In the last two years, Maclean has sold more than 5,000 native plants, she estimated. She’s given away hundreds more to those who can’t afford them.

Soon, Maclean plans to announce her newest initiative: the Briar Chapel Pollinator Pledge. She hopes to commit 10% of the neighborhood — 250 houses — to planting community gardens of native plants.

The difference she’s made is tangible, her neighbors said.

“What Jerilyn has done is educate so many neighbors like me who had the same mission and goals, we just didn’t know how to get there,” said Rhonda Jones, Maclean’s neighbor and member of the Briar Chapel Native Plant Club. “I probably have a hundred different species now… that I’ve bought from [Jerilyn]. I haven’t been back to a garden center in two years. And I see my little plot of land flourishing.” 

But Maclean doesn’t know how much longer she’ll be able to keep selling her plants.

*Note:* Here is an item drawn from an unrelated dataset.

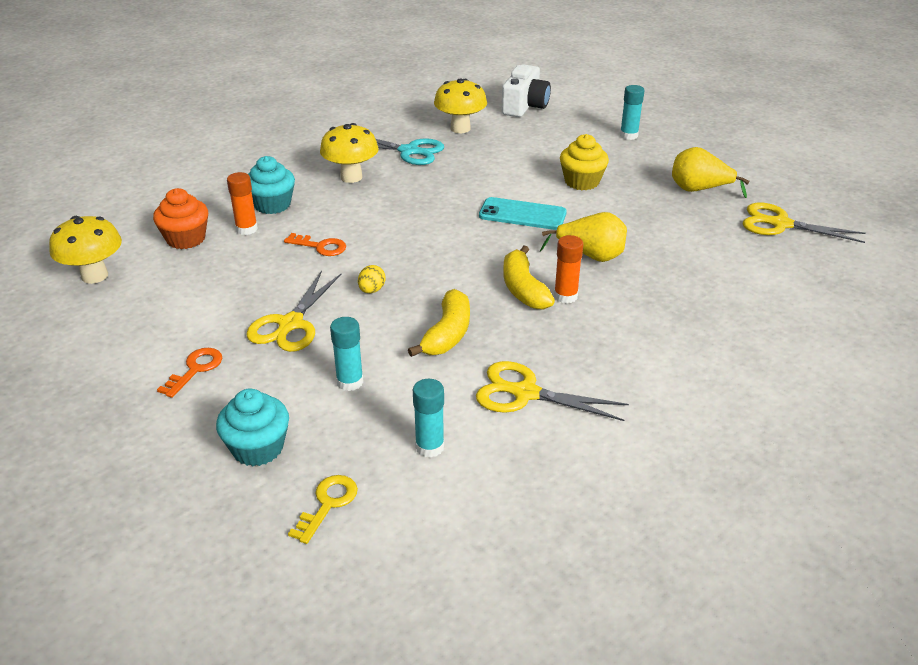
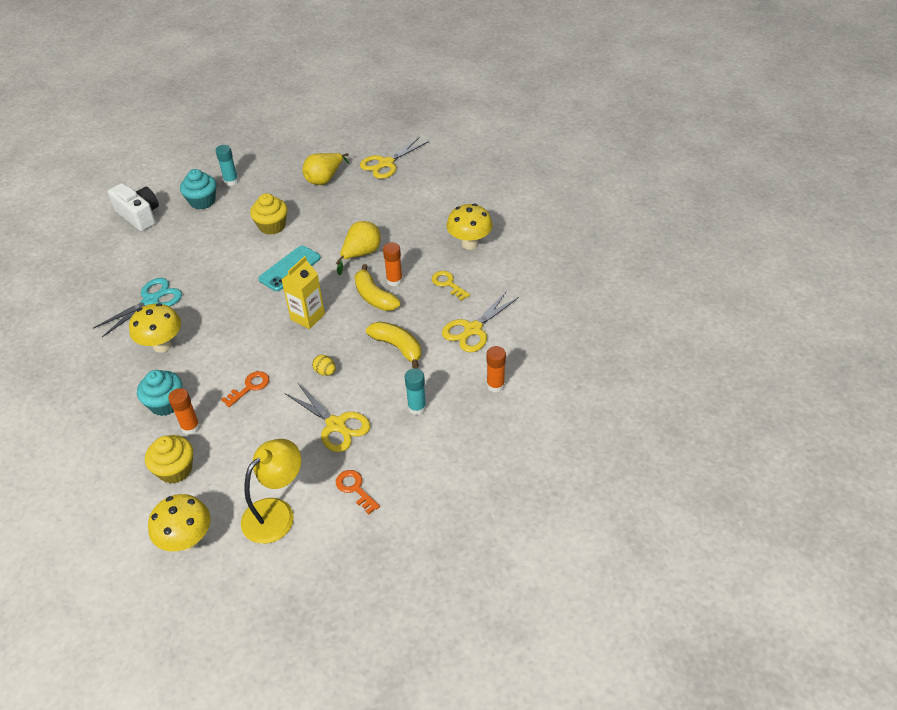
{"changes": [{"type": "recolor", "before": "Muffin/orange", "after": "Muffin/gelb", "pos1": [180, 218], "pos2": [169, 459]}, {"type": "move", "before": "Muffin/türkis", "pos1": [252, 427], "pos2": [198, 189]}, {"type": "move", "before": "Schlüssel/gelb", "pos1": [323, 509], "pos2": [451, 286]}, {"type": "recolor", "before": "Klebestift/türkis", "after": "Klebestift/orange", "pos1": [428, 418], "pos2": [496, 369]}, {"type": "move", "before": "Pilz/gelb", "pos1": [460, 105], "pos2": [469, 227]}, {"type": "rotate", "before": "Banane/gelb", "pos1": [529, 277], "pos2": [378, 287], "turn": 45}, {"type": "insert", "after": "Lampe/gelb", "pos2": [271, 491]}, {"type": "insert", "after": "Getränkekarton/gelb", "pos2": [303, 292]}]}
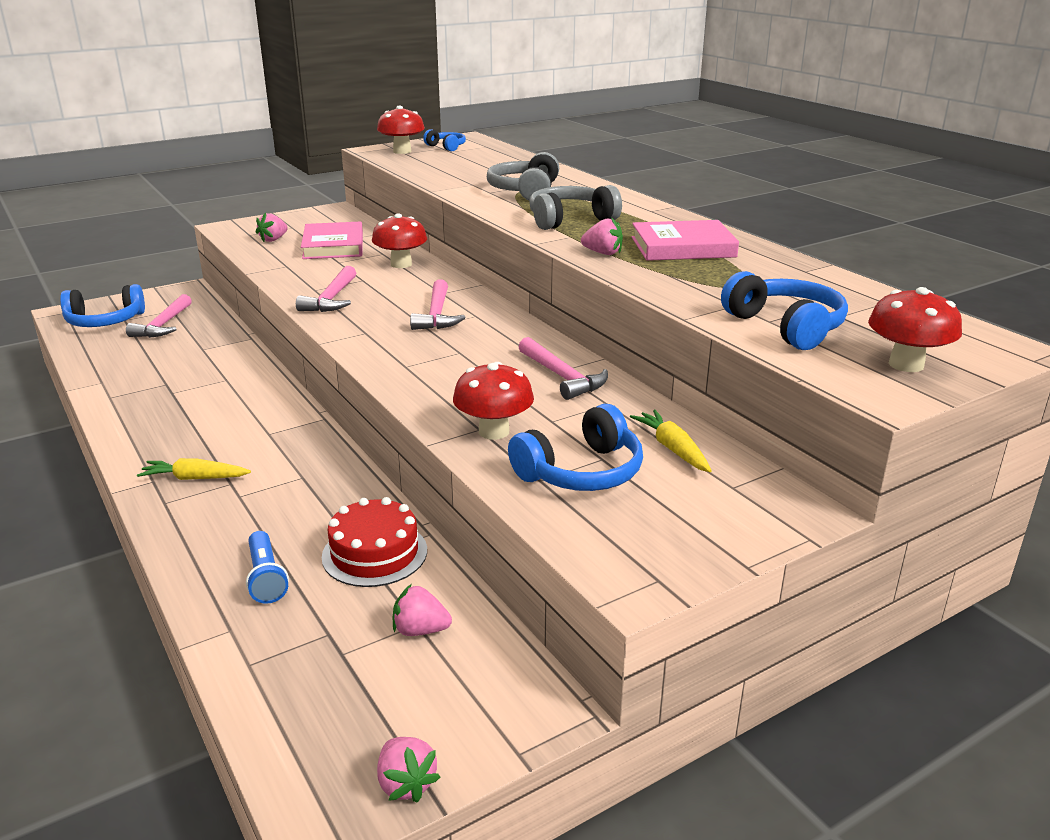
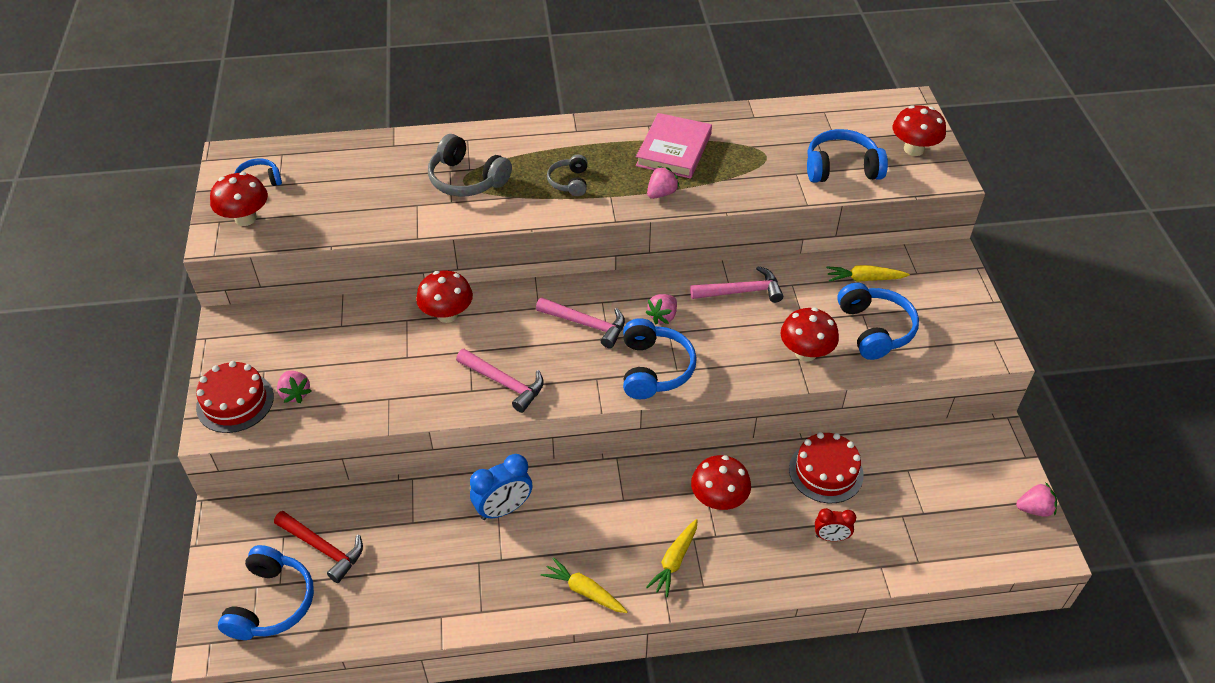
{"changes": [{"type": "recolor", "before": "Hammer/rosa", "after": "Hammer/rot", "pos1": [159, 316], "pos2": [318, 547]}, {"type": "replace", "before": "Taschenlampe/blau", "after": "Wecker/rot", "pos1": [267, 567], "pos2": [835, 524]}, {"type": "delete", "before": "Buch/rosa", "pos1": [332, 240]}, {"type": "move", "before": "Erdbeere/rosa", "pos1": [422, 610], "pos2": [661, 309]}, {"type": "resize", "before": "Kopfhörer/grau", "pos1": [575, 207], "pos2": [567, 175], "scale": 0.6}, {"type": "insert", "after": "Kuchen/rot", "pos2": [235, 397]}, {"type": "insert", "after": "Wecker/blau", "pos2": [501, 487]}, {"type": "insert", "after": "Karotte/gelb", "pos2": [584, 585]}, {"type": "insert", "after": "Kopfhörer/blau", "pos2": [660, 358]}, {"type": "insert", "after": "Pilz/rot", "pos2": [721, 482]}]}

With four kids and her aging mother all living in Maclean’s house, the bills are piling up — and her plants can’t always pay them.

“I have a grand idea in my head,” Maclean said, her eyes glassy as she gazed toward the community garden behind her house. “But I don’t know how to get there.”

Maclean’s dream is to find an investor to back her work. If someone could fund salaries for a team of three to five people, Maclean said her team could give talks about native plants and work with local organizations to help them develop plans to make their land more sustainable.

“If we could report on what we’re doing around the Triangle, we’d have HOAs calling us and asking us to help save on their maintenance costs, help with runoff and erosion and help bring butterflies and bees and birds back to neighborhoods,” Maclean said.

“Plant by plant, yard by yard,” Maclean tells people. “They won’t go extinct unless we let them.”